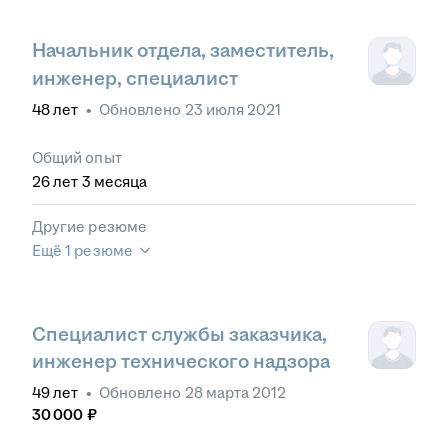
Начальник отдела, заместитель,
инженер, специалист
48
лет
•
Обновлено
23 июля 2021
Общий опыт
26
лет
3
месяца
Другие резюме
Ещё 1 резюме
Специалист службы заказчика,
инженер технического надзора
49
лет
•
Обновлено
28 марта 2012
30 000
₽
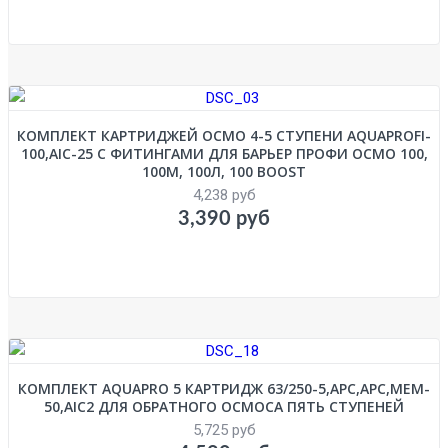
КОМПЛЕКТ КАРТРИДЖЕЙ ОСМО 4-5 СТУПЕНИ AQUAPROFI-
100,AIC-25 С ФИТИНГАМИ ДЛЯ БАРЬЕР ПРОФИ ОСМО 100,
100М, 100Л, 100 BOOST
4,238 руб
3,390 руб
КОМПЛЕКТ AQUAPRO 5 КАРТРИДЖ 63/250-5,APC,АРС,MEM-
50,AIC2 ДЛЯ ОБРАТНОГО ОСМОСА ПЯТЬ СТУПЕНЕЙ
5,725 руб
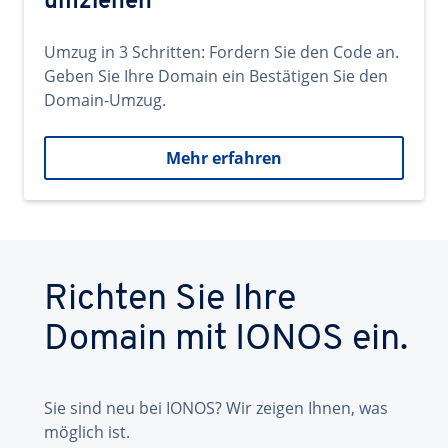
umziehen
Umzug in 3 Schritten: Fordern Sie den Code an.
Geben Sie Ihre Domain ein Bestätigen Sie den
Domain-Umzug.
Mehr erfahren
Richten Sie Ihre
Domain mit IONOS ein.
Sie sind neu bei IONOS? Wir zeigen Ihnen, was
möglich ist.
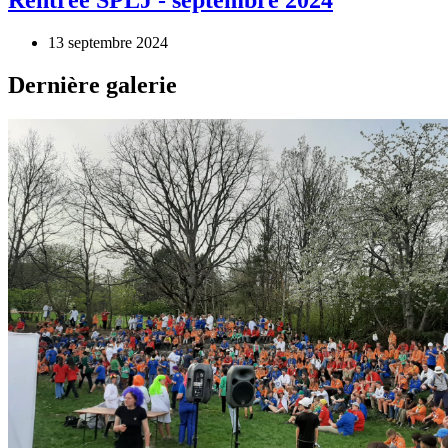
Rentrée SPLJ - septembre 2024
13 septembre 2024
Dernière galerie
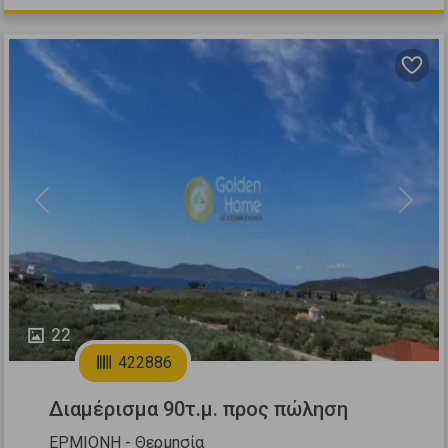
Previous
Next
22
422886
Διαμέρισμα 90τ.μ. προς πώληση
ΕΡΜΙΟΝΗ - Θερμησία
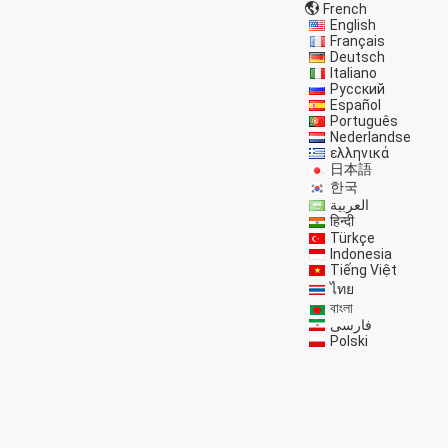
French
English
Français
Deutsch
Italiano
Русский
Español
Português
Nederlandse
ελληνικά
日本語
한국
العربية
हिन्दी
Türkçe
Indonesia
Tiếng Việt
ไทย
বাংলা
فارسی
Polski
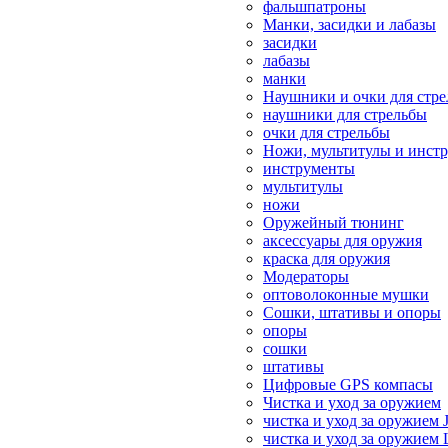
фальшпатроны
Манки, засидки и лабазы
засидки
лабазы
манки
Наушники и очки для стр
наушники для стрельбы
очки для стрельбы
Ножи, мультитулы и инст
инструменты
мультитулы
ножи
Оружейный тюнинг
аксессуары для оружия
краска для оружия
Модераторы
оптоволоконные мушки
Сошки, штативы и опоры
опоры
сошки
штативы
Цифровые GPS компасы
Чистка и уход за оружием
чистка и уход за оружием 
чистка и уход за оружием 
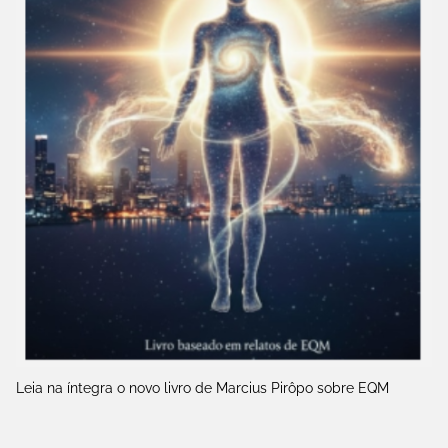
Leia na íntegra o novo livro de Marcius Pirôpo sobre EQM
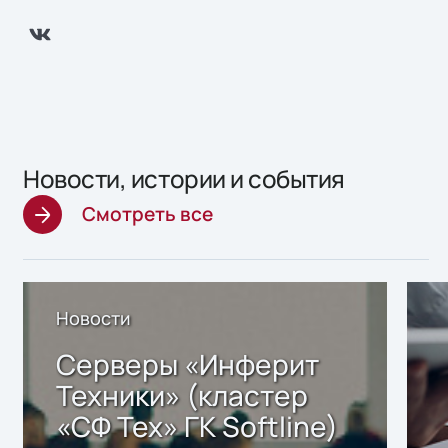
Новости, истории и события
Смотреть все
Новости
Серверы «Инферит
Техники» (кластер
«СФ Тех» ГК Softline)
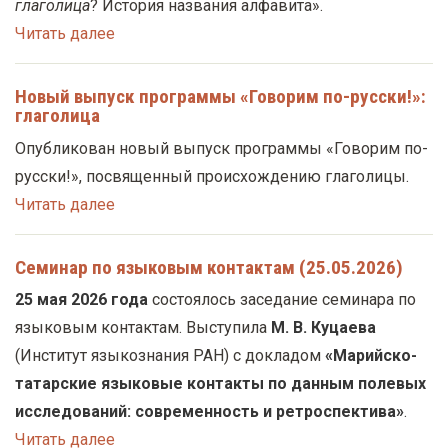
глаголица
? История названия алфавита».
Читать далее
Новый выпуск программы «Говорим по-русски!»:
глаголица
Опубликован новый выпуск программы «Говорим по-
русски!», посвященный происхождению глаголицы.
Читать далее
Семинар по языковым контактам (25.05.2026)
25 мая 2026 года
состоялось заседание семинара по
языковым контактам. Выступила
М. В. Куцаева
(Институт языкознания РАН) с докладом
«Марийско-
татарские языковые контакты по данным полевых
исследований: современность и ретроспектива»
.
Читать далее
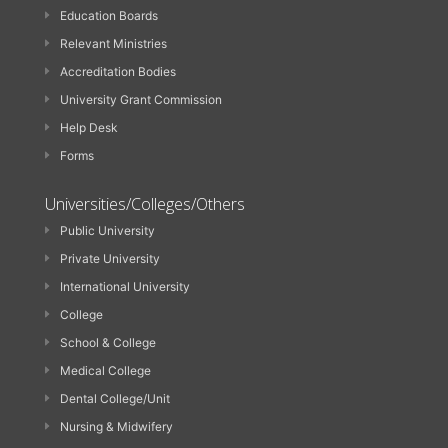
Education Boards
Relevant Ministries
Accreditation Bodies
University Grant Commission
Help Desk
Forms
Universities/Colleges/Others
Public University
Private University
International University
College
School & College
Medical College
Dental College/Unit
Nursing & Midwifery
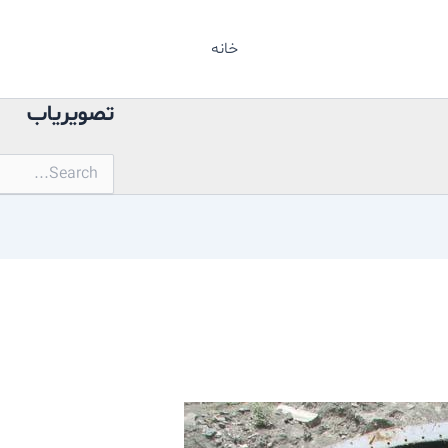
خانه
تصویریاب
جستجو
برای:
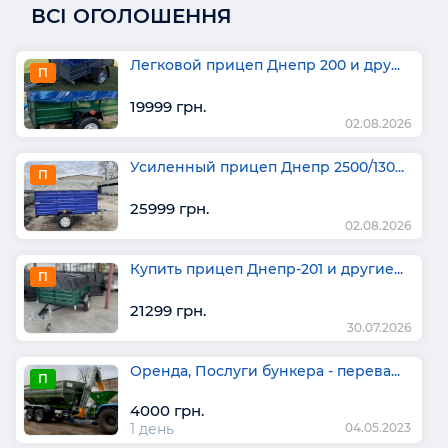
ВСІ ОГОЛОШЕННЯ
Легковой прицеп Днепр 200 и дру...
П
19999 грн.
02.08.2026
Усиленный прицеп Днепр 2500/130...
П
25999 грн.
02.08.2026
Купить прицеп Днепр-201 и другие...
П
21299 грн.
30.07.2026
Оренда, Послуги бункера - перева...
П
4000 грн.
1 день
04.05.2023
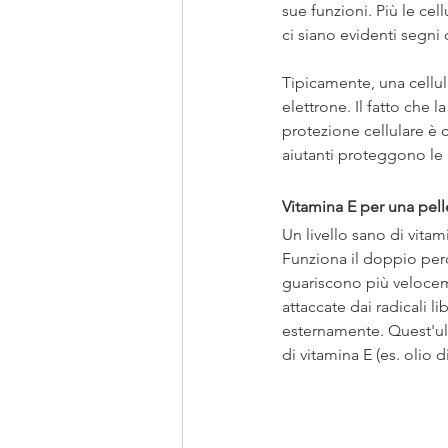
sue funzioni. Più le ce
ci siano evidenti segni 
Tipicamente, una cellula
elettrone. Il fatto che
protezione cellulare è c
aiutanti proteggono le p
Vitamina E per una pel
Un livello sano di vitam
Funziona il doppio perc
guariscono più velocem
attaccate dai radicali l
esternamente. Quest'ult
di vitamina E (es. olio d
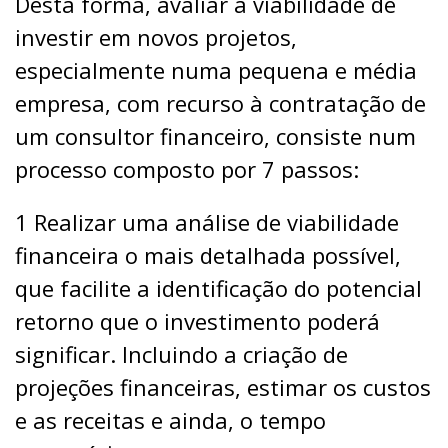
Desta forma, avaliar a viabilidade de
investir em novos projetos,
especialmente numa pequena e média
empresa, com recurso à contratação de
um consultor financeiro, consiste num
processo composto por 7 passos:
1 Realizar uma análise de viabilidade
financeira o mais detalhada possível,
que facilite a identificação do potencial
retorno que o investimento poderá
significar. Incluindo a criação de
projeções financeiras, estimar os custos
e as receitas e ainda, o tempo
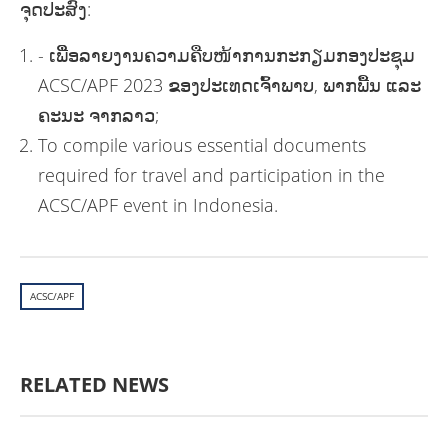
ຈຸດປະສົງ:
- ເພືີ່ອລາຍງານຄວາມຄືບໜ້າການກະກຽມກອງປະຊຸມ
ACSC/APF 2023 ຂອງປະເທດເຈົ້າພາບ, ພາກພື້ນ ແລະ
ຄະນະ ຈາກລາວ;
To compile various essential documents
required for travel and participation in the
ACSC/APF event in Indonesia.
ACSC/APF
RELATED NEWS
+++
To do:
What's needed is an exact copy of the lines above from the one with "языковым контактам. Выступила" through the one with "University Grant Commission", both included; the pictures stay out.

Task output:
языковым контактам. Выступила
М. В. Куцаева
(Институт языкознания РАН) с докладом
«Марийско-
татарские языковые контакты по данным полевых
исследований: современность и ретроспектива»
.
Читать далее
Education Boards
Relevant Ministries
Accreditation Bodies
University Grant Commission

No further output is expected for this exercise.